“Ursula chi?”. Così, dopo le polemiche sull'accordo tra Ue e Trump sui dazi, Daniele Capezzone inaugura la sua requisitoria contro gli eurolirici (momentaneamente?) pentiti, e già nelle prime battute sfodera il cappio retorico:
Scrive su Libero il direttore editoriale del giornale: “Nella solita Italia della viltà, del passaggio istantaneo dall’osanna al crucifige, da Piazza Venezia a Piazzale Loreto, la sinistra si aggiudica un nuovo primato: quello delle palate di fango contro Ursula von der Leyen alla quale aveva però indirizzato - fino all’altro ieri - solo colate di bava”.
Il teatro è quello noto: i salotti della politica italiana, dove oggi si grida all’anatema e ieri si tessevano peana. Capezzone snocciola i protagonisti con sarcasmo: Paolo Gentiloni, “anzi il conte Gentiloni”, si ritrova “sparare a palle incatenate” su Repubblica contro i dazi di Trump e le scelte europee, ma per Capezzone “deve senz’altro trattarsi di un omonimo del Gentiloni che, fino a pochi mesi fa, era uno dei più zelanti commissari del primo gabinetto von der Leyen”. Eppure, oggi, Gentiloni denuncia la “super tassa” dei dazi e si scopre critico su quel Patto di stabilità che proprio lui contribuì a plasmare. “La prima cosa da fare sarebbe proprio smantellare il gabbione del suo (di Gentiloni, intendo) ‘nuovo’ Patto di stabilità”, taglia Capezzone.

Poi ci sono i grillini: “Pure loro sparacchiano a vanvera”. Capezzone li definisce “un partito scisso (freudianamente) da quel Movimento 5 Stelle che nel 2019, quando Ursula iniziò la sua navigazione per soli 9 voti di margine, furono determinanti per quella partenza”. I numeri non mentono: “Il voto decisivo di ben 14 eurodeputati pentastellati”, quelli che allora si fregiavano di essere “ago della bilancia”. Ora, però, “pontificano e denunciano”.

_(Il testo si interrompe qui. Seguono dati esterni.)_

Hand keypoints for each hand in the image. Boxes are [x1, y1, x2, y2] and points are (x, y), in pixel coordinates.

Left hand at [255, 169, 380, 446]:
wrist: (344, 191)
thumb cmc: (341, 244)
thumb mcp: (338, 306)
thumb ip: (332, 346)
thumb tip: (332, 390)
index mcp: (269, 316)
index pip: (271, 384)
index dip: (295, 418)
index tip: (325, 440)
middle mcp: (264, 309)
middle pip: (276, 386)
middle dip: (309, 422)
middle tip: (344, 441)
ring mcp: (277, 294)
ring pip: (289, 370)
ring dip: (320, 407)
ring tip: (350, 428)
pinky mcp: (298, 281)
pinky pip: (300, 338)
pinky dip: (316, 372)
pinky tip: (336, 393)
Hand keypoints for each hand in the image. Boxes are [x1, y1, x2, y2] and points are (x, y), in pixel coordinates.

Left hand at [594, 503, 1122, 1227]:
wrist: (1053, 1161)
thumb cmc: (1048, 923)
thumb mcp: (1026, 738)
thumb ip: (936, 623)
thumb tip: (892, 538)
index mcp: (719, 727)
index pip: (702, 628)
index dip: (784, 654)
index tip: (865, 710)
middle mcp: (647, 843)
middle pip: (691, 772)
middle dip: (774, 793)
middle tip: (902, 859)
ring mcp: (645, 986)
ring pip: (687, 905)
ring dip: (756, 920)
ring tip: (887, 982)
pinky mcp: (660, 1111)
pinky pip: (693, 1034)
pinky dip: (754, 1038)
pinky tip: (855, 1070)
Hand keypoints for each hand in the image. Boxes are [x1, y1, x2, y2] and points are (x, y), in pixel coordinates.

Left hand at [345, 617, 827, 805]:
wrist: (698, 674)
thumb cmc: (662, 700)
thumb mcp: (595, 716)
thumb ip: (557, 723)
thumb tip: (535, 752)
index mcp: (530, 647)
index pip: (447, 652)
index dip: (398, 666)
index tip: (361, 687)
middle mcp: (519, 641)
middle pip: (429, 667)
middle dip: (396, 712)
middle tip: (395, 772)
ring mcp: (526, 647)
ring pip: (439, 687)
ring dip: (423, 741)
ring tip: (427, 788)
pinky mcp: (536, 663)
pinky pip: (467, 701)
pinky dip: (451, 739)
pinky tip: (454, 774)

Elly Schlein guida la carica del Pd: “Pare trasformata da eurolirica a euroscettica (magari)”. Anche qui, Capezzone insinua lo scambio di persona: chi ora tuona contro la presidente tedesca sarebbe lo stesso che “ha fatto da claque alla tedesca. Non solo avallando ma applaudendo tutte le scelte più sciagurate e sballate”, dal Green Deal versione uno con Frans Timmermans, al Green Deal versione due di Teresa Ribera, ora “madonna pellegrina laicizzata e spagnoleggiante” del partito.
E ora? “Il gioco di società è fingere che la von der Leyen stia solo sul conto politico della Meloni”, che “la volta scorsa era all’opposizione in Ue e pure stavolta (luglio 2024), insieme a Matteo Salvini, votò inizialmente contro la riconferma della von der Leyen”. Capezzone ricorda: “Il Pd e i giornali di riferimento (cioè quasi tutti) si stracciarono le vesti e si strapparono i capelli, pronosticando che l’Italia sarebbe stata marginalizzata e privata di una vicepresidenza della Commissione”. E adesso, “sono loro a far finta di non conoscere la tedesca”.

Capezzone inchioda la sinistra italiana su un altro punto: “Sarà l’ora di svelare a questi Fregoli, a questi virtuosi del trasformismo, che c’è un modo per risolvere la questione: volendo, possono sfiduciare la Commissione con le opportune maggioranze all’Europarlamento. Ma ovviamente non lo faranno”.
Non manca la stoccata ai media: “Per anni, dai tempi di Jean-Claude Juncker, qualunque sussurro contro Bruxelles e contro la Commissione veniva bollato come un atto di fascismo. E per von der Leyen è a lungo accaduto lo stesso”. Ma oggi, perfino Marco Bresolin sulla stampa eurolirica, “l’ha paragonata a Fantozzi nella sua ‘genuflessione’ a Trump”.
“Tutto molto istruttivo”, conclude Capezzone. Le critiche a Ursula a suo dire non mancherebbero certo di fondamento: “Resta una forte perplessità sui pulpiti da cui le si indirizzano - solo ora e fuori tempo massimo - queste infervorate prediche. Anche perché fino all’altro ieri gli stessi spietati critici di oggi - al massimo - le lanciavano petali di rose”.